The world faces possible oil shortages as early as 1981 and is certain to lack adequate energy supplies around the turn of the century if drastic action is not taken immediately, according to an international study released yesterday.
The Workshop on Alternative Energy Strategies, a 15-nation group backed by the Massachusetts Institute of Technology, went further than President Carter's outline of the problem and painted an even bleaker picture than most previous studies.
Only measures "imparalleled in peacetime" will bridge the looming gap long enough for renewable energy sources such as the sun and nuclear fusion to take over in the next century, when oil, coal and gas run out, the study said.
"This is not a doomsday report. It's a time bomb," said project director Dr. Carroll L. Wilson of MIT at a news conference. "We've tried to pin down ways in which it will explode if the free world doesn't act soon enough."
The shortage of energy around the year 2000 will occur even if coal production more than doubles, oil demand growth rates are halved, nuclear power use is increased 25 times and oil prices rise by 50 per cent, the report warned.
"If the world just drifts along . . . the gaps will cause increasing competition for decreasing energy supplies, with all the political and price effects that might produce," the report said.
The worst-case scenario of the three-year study suggests that Saudi Arabia, the world's largest oil exporter, could trigger a world oil shortage as early as 1981 by deciding that its vast oil reserves are worth more in the ground than new floods of money which it already finds difficult to spend.
Demand will start pushing oil production ceilings in 1981 unless Saudi Arabia increases its output beyond the current 9 million to 10 million barrels a day, the report continued. If offered no hope that alternative energy supplies and current demand patterns might change much by then no matter what is done.
The report discusses scenarios assuming international economic growth at 3.5 per cent, described as low, or 6 per cent, called high, in 1985. The range used for 1985-2000 is 3 per cent to 5 per cent, but many nations have historically fallen short of even the lower limit.
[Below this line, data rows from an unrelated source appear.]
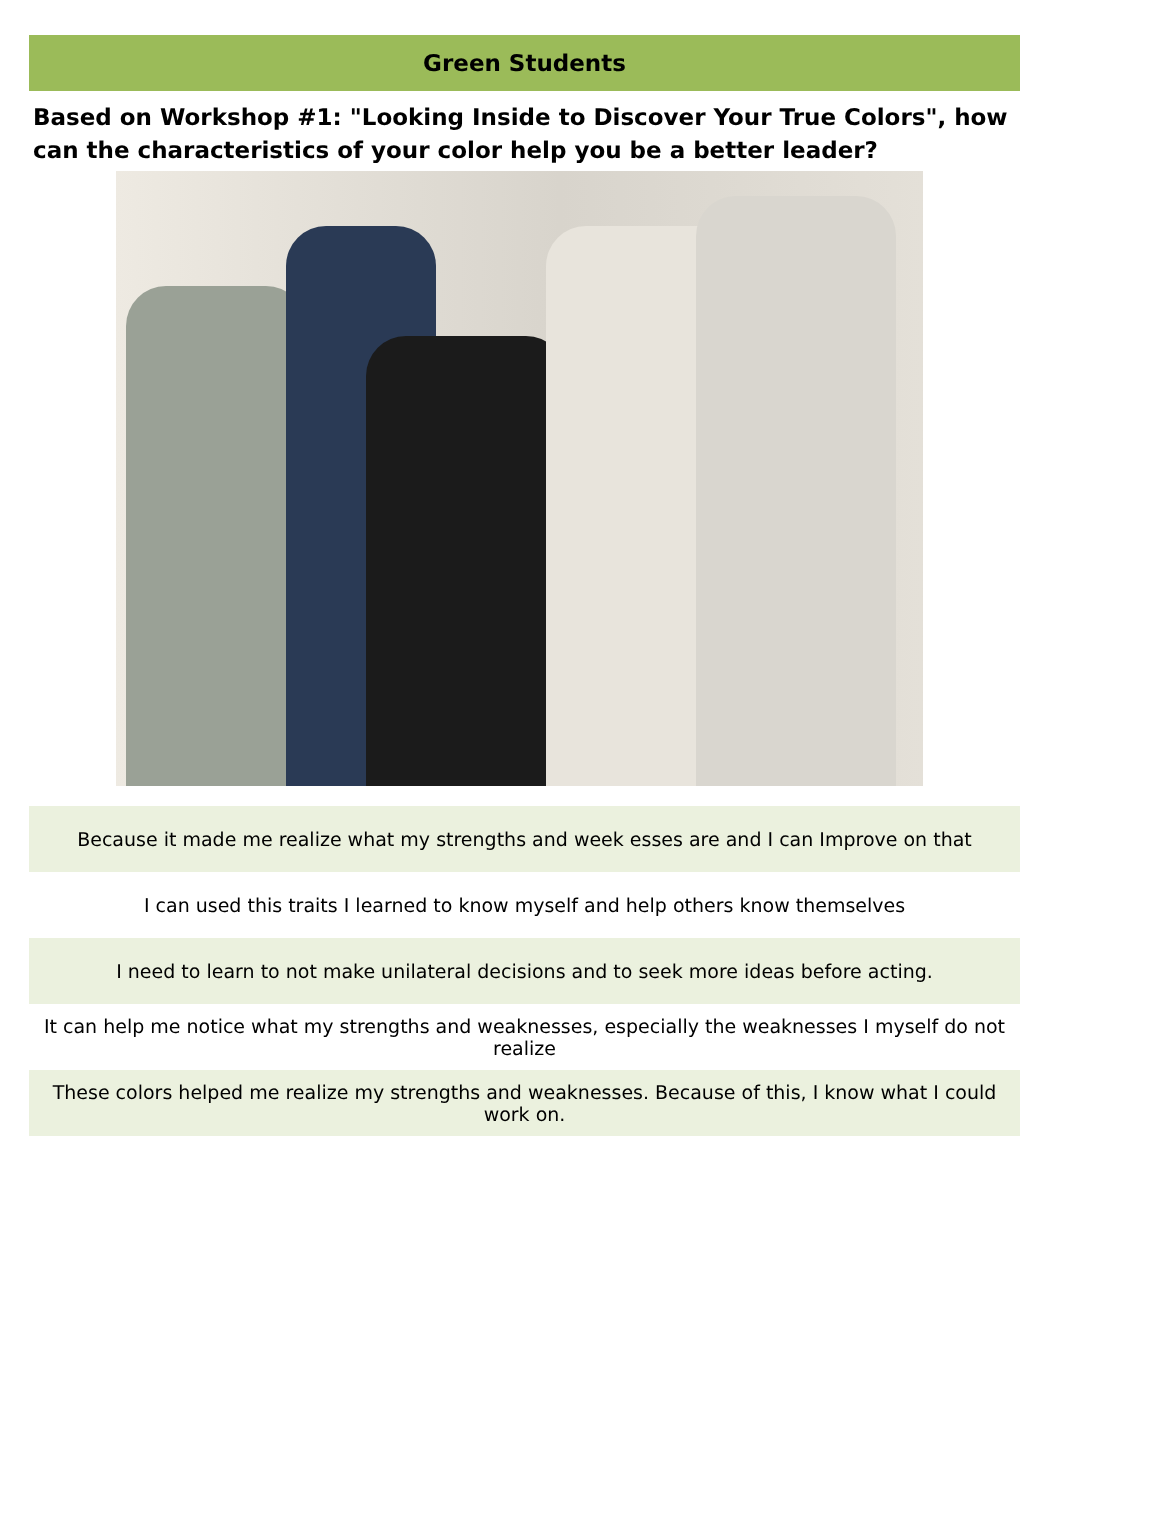Green Students
Based on Workshop #1: "Looking Inside to Discover Your True Colors", how can the characteristics of your color help you be a better leader?
| Because it made me realize what my strengths and week esses are and I can Improve on that |
| I can used this traits I learned to know myself and help others know themselves |
| I need to learn to not make unilateral decisions and to seek more ideas before acting. |
| It can help me notice what my strengths and weaknesses, especially the weaknesses I myself do not realize |
| These colors helped me realize my strengths and weaknesses. Because of this, I know what I could work on. |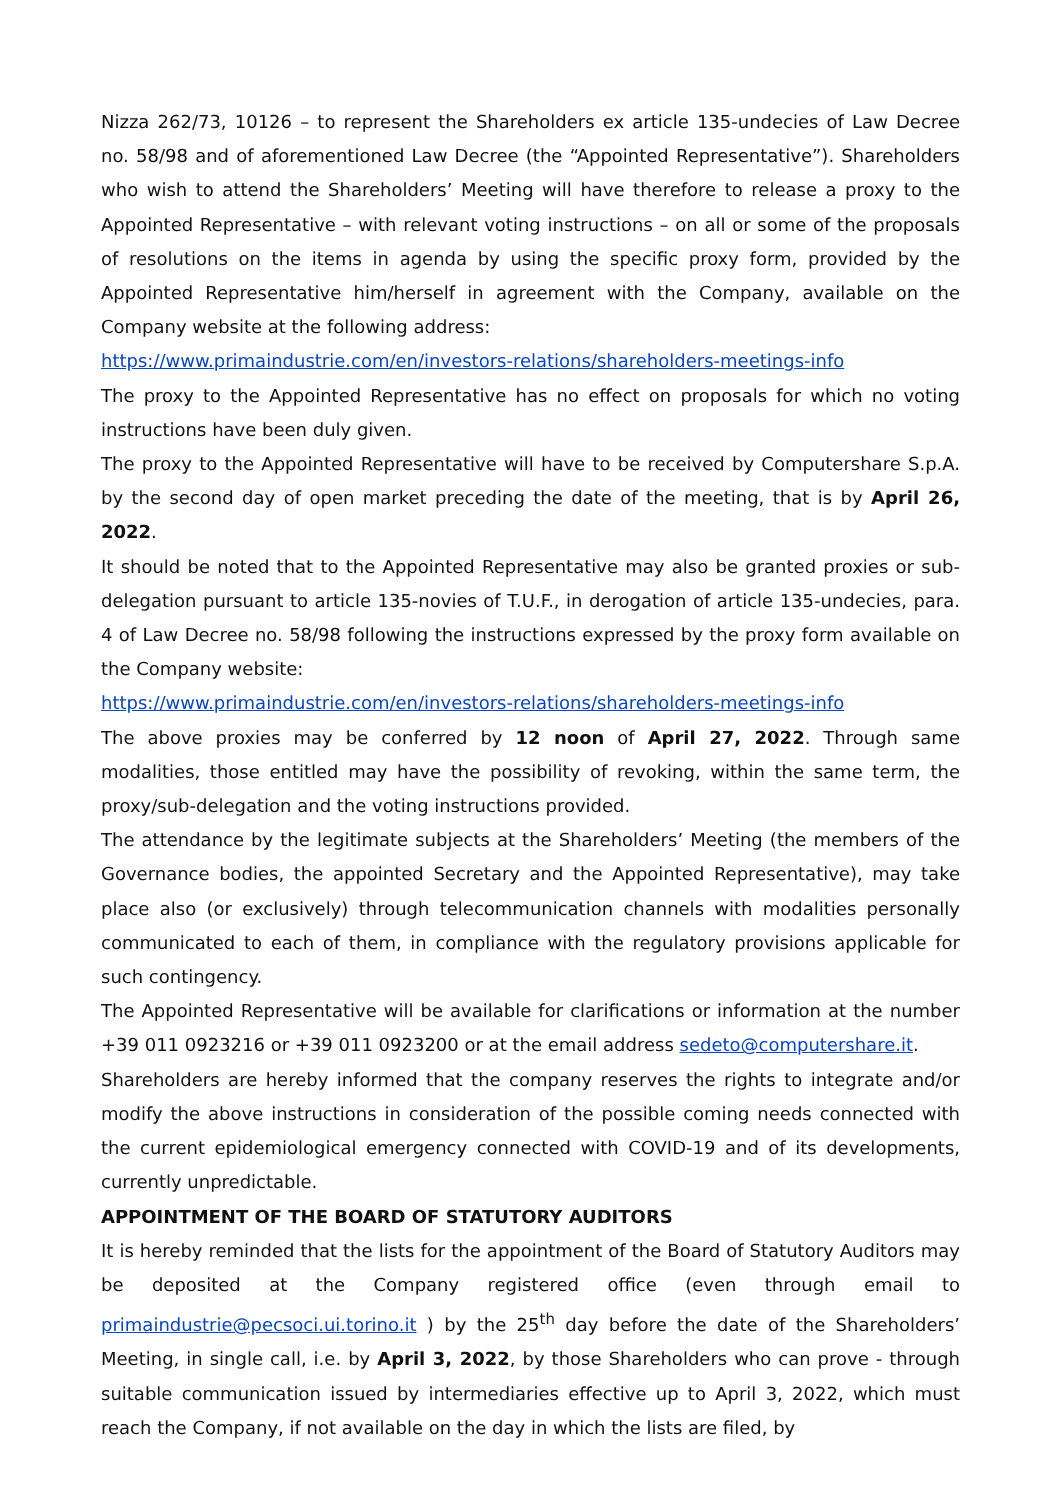Nizza 262/73, 10126 – to represent the Shareholders ex article 135-undecies of Law Decree no. 58/98 and of aforementioned Law Decree (the “Appointed Representative”). Shareholders who wish to attend the Shareholders’ Meeting will have therefore to release a proxy to the Appointed Representative – with relevant voting instructions – on all or some of the proposals of resolutions on the items in agenda by using the specific proxy form, provided by the Appointed Representative him/herself in agreement with the Company, available on the Company website at the following address:
https://www.primaindustrie.com/en/investors-relations/shareholders-meetings-info
The proxy to the Appointed Representative has no effect on proposals for which no voting instructions have been duly given.
The proxy to the Appointed Representative will have to be received by Computershare S.p.A. by the second day of open market preceding the date of the meeting, that is by April 26, 2022.
It should be noted that to the Appointed Representative may also be granted proxies or sub-delegation pursuant to article 135-novies of T.U.F., in derogation of article 135-undecies, para. 4 of Law Decree no. 58/98 following the instructions expressed by the proxy form available on the Company website:
https://www.primaindustrie.com/en/investors-relations/shareholders-meetings-info
The above proxies may be conferred by 12 noon of April 27, 2022. Through same modalities, those entitled may have the possibility of revoking, within the same term, the proxy/sub-delegation and the voting instructions provided.
The attendance by the legitimate subjects at the Shareholders’ Meeting (the members of the Governance bodies, the appointed Secretary and the Appointed Representative), may take place also (or exclusively) through telecommunication channels with modalities personally communicated to each of them, in compliance with the regulatory provisions applicable for such contingency.
The Appointed Representative will be available for clarifications or information at the number +39 011 0923216 or +39 011 0923200 or at the email address sedeto@computershare.it.
Shareholders are hereby informed that the company reserves the rights to integrate and/or modify the above instructions in consideration of the possible coming needs connected with the current epidemiological emergency connected with COVID-19 and of its developments, currently unpredictable.
APPOINTMENT OF THE BOARD OF STATUTORY AUDITORS
It is hereby reminded that the lists for the appointment of the Board of Statutory Auditors may be deposited at the Company registered office (even through email to primaindustrie@pecsoci.ui.torino.it ) by the 25<sup>th</sup> day before the date of the Shareholders’ Meeting, in single call, i.e. by April 3, 2022, by those Shareholders who can prove - through suitable communication issued by intermediaries effective up to April 3, 2022, which must reach the Company, if not available on the day in which the lists are filed, by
The report also assumes crude oil prices rising by no more than 50 per cent, to $17.25 per barrel, before 2000. The level was "chosen arbitrarily," the report said, although real prices have risen more than 300 per cent in the last four years.
A combination of lower international growth rates and higher oil prices than the report uses would presumably stimulate production to meet demand so "that there would be no prospective gaps in any fuel, and that the peak in oil supply would not occur until after the end of the century," the report said. "We did not analyze this case in full detail . . . it is only a delay, not a solution."
"The book is written already" on the situation in 1985, said Thornton F. Bradshaw, president of the Atlantic Richfield Co. and one of five workshop participants from the United States. "We can't change lifestyles by 1985 and can't even change too much be the year 2000, but we can set things in motion," he said.
The workshop report, complied by 35 academicians, industrialists, scientists and government advisers from 15 nations, rejected the idea that nuclear power or coal power alone could solve the problem.
"Even if all lights turned green very soon and all over" for nuclear power plant construction and all environmental objections suddenly evaporated, Wilson said, supply and startup times are such that nuclear power could meet only 9 per cent of projected world energy demand by 198 and only 21 per cent by the year 2000.
At the same time, oil demand in 2000 will outstrip supply by 15 million to 20 million barrels a day, or as much as the current daily U.S. consumption even if oil production is at its maximum, the report said.
"Once again, coal may have to sustain industrial production and economic development throughout the world," it said. To meet the demand, the United States with half the non-Communist world's known coal reserves, would have to more than triple coal production to 2 trillion tons annually.
Meeting the demand also will require massive world nuclear power production, intensive energy conservation efforts, new oil discoveries and gradual conversion to renewable fuel sources such as solar energy, all at the same time, the report said.
President Carter's energy program "defined the problem and set us off in the right direction," Bradshaw said, "but I don't by any means think he's gone far enough."